Sabato scorso sono stato, per la prima volta in vita mia, al Gods of Metal. Pensavo di raccontare qua alcune delle cose buffe che ci sono successe, ma ci ha già pensato Valido, quindi andatevi a leggere i suoi resoconti.
Parlerò invece di alcune sensazioni che ho provato. Intanto, la gente, la quantità strabordante di persone che si è riversata nell’Arena del Parco Nord qui a Bologna. Roba da ripetersi continuamente “Sono ad un raduno di metallari nel 2005”, chiudere gli occhi, strabuzzarli, ripetere dall’inizio. Qualcosa come trentamila persone almeno, ma probabilmente di più. Trentamila persone che hanno sborsato cinquanta euro a giornata. Ed ecco la prima considerazione.
Al metallaro non gliene importa nulla dei soldi, quello che conta è vedere il concerto, i suoi idoli che saltano da una parte all’altra del palco, le chitarre suonate a mille all’ora, circondato da sudatissime t-shirt nere. Non esiste la politica di prezzo, l’autoriduzione, si paga e basta. Orgogliosamente.
Attenzione, non crediate che guardi tutto dall’alto, eh no. Perché come molte persone di mia conoscenza, più o meno coetanee, il mio primo approccio con la musica è stato proprio con l’heavy metal.
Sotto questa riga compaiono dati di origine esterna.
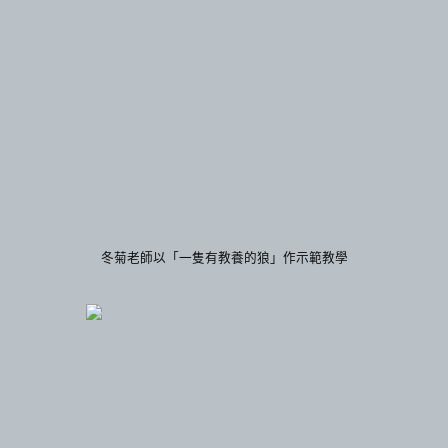
冬菊老師以「一隻有教養的狼」作示範教學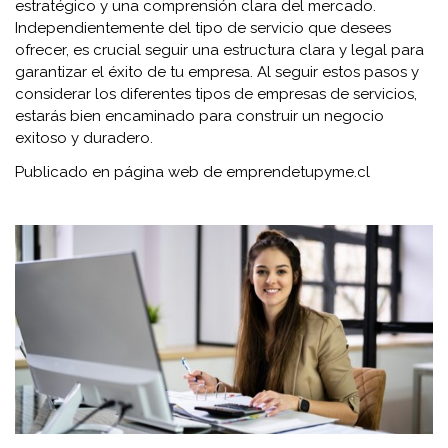
estratégico y una comprensión clara del mercado.
Independientemente del tipo de servicio que desees
ofrecer, es crucial seguir una estructura clara y legal para
garantizar el éxito de tu empresa. Al seguir estos pasos y
considerar los diferentes tipos de empresas de servicios,
estarás bien encaminado para construir un negocio
exitoso y duradero.
Publicado en página web de emprendetupyme.cl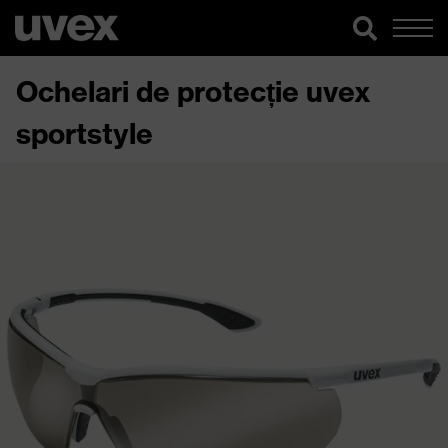
Ochelari de protecție uvex
sportstyle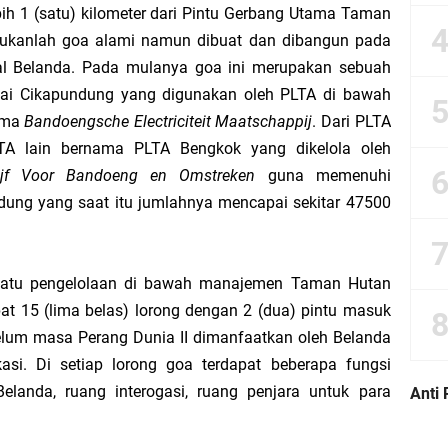
bih 1 (satu) kilometer dari Pintu Gerbang Utama Taman
bukanlah goa alami namun dibuat dan dibangun pada
wi dan Sikap Seorang Muslim yang Seharusnya
al Belanda. Pada mulanya goa ini merupakan sebuah
gai Cikapundung yang digunakan oleh PLTA di bawah
nesia Menjelang Hari Raya Kurban
nama
Bandoengsche Electriciteit Maatschappij
. Dari PLTA
LTA lain bernama PLTA Bengkok yang dikelola oleh
angan Jalan
drijf Voor Bandoeng en Omstreken
guna
memenuhi
ndung yang saat itu jumlahnya mencapai sekitar 47500
ri Kelompok” Justru Mengajarkan Pengkhianatan Terselubung
ng Bekerja Jauh
satu pengelolaan di bawah manajemen Taman Hutan
 Piutang yang Benar Baik dari Sisi Psikologis maupun Administratif
pat 15 (lima belas) lorong dengan 2 (dua) pintu masuk
elum masa Perang Dunia II dimanfaatkan oleh Belanda
dalam Ibadah Sholat Tarawih di Masjid
asi. Di setiap lorong goa terdapat beberapa fungsi
Belanda, ruang interogasi, ruang penjara untuk para
Anti 
Hasil Perkalian antara Skill dan Motivasi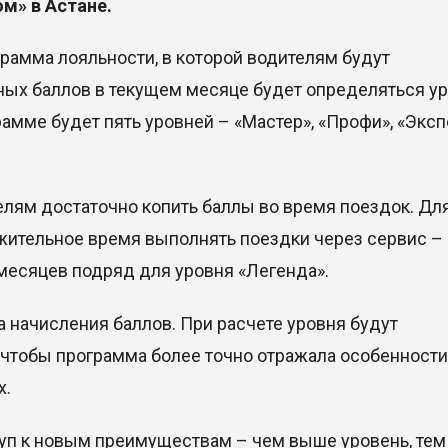
м» в Астане.
грамма лояльности, в которой водителям будут
ных баллов в текущем месяце будет определяться у
амме будет пять уровней – «Мастер», «Профи», «Эксп
лям достаточно копить баллы во время поездок. Дл
жительное время выполнять поездки через сервис –
месяцев подряд для уровня «Легенда».
 начисления баллов. При расчете уровня будут
 чтобы программа более точно отражала особенности
х.
п к новым преимуществам – чем выше уровень, тем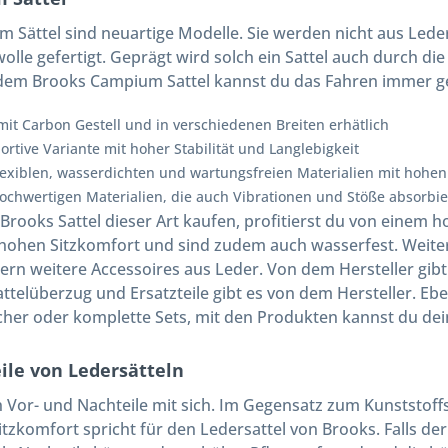
 Sättel sind neuartige Modelle. Sie werden nicht aus Led
lle gefertigt. Geprägt wird solch ein Sattel auch durch d
dem Brooks Campium Sattel kannst du das Fahren immer ge
mit Carbon Gestell und in verschiedenen Breiten erhätlich
portive Variante mit hoher Stabilität und Langlebigkeit
flexiblen, wasserdichten und wartungsfreien Materialien mit hohe
hochwertigen Materialien, die auch Vibrationen und Stöße absorbi
Brooks Sattel dieser Art kaufen, profitierst du von einem 
 hohen Sitzkomfort und sind zudem auch wasserfest. Weite
dern weitere Accessoires aus Leder. Von dem Hersteller gibt
Sattelüberzug und Ersatzteile gibt es von dem Hersteller. 
ücher oder komplette Sets, mit den Produkten kannst du dein
ile von Ledersätteln
 Vor- und Nachteile mit sich. Im Gegensatz zum Kunststoffsat
itzkomfort spricht für den Ledersattel von Brooks. Falls de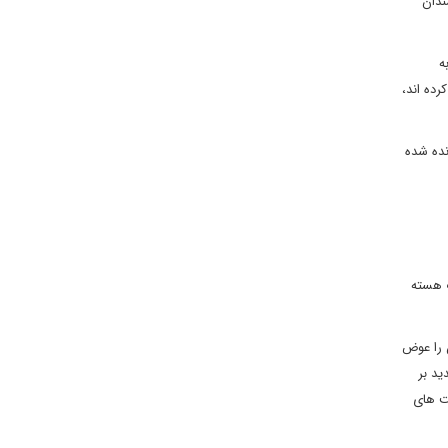
ندان
ه
رده اند،
نده شده
ت هسته
 را عوض
ید بر
۱ ساله اعمال شده بر فعالیت های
Ma non sto parlando delle prime canzoni ascoltate (altrimenti Cristina D’Avena andrebbe in rovina, e sarebbe in piazza Verdi a mendicare una birra), bensì della prima passione musicale. Per me, un nome: gli Iron Maiden, headliner della prima giornata del festival. Per una serie di motivi, quindi, ho visto gli Iron Maiden quasi quindici anni dopo avere sentito le loro prime cose, e, diciamo, quattro anni dopo avere smesso di sentirli.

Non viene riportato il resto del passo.